The majority of double-coated dogs can also be classified as long-haired breeds. Like their short-coated cousins, they tend to shed seasonally and require the same brushing and maintenance as above.

However, these dogs also have long “feathers” of hair on their feet, legs, bellies, butts, and ears that require occasional trimming. This longer hair is prone to matting, especially around the butt and behind the ears.

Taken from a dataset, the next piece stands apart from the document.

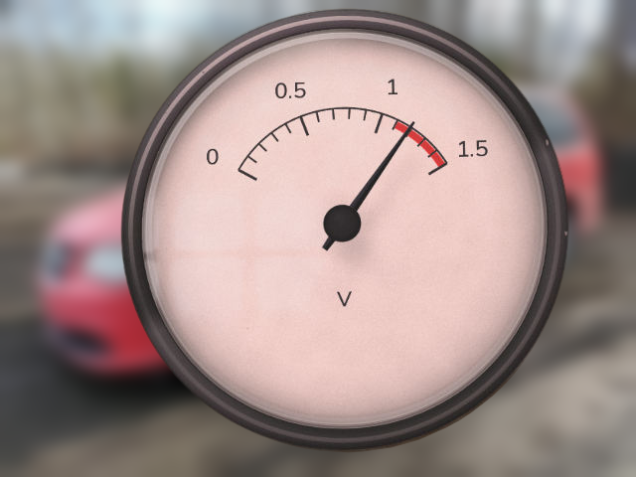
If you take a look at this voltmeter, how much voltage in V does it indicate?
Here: 1.2 V
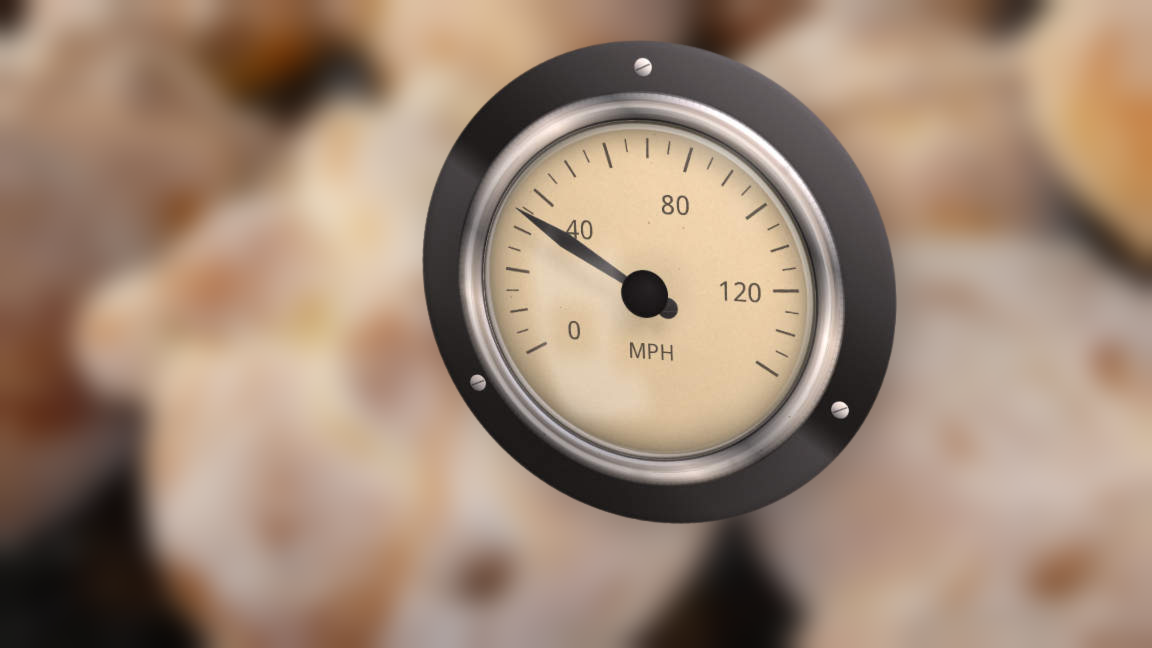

If your dog develops mats, take them to a groomer to have them cut out. Don’t try to cut mats out yourself, as they are often very close to the skin and you may accidentally injure your dog. As above, resist the urge to shave your dog’s long, puffy coat!

Silky coated dogs

Silky-coated dog breeds have a single coat of fine, smooth hair that grows continuously and must be trimmed periodically to maintain good hygiene and prevent matting. These dogs must be groomed professionally.

Most people opt for short “puppy” cuts which can last two to three months. Those who opt to keep their dogs’ hair long and show ring ready can expect to have them groomed at least every four to six weeks.

Silky dogs also need to be brushed regularly between grooms, especially those with longer hair. Since their coats are so fine they are more prone to matting. Bathing should be left to the pros at the time of grooming or on an as-needed basis only. Overbathing can dry out delicate skin and make silky hair brittle.

Dogs with wiry coats

Dogs with wiry coats are rough and coarse to the touch. They have thick, bristly hair which helped protect them from thorns and branches in their early days as hunting companions. These breeds are less prone to matting and can often go two to three months between grooming appointments. But just because they are low maintenance does not mean they are no maintenance! Wiry dogs still need occasional bathing and brushing with a slicker brush to maintain a healthy coat and avoid mats.

Since wiry dogs have naturally brittle hair it is very important not to over-bathe them. Ask your vet or groomer for a shampoo recommendation that is gentle and soap-free so as not to dry out the coat.

While clipping is not recommended, wiry dogs have a unique grooming requirement. Since they do not shed, their thick coats must be periodically hand-stripped. This process involves pulling out old dead hairs with a grooming knife and a grooming stone. Since this is a very skilled process, it must be left up to a professional groomer.

Dogs with curly and wavy coats

These breeds are the most likely to mat. Any hair longer than half an inch should be brushed at least twice a week, and hair longer than an inch should be brushed daily. Most groomers recommend keeping curly and wavy hair at a maximum length of two inches.

These dogs require professional grooming every four to six weeks to prevent severe matting. Very curly dogs like Poodles should be brushed at least three times a week, if not daily. As with other long-haired breeds, do not attempt to remove mats yourself.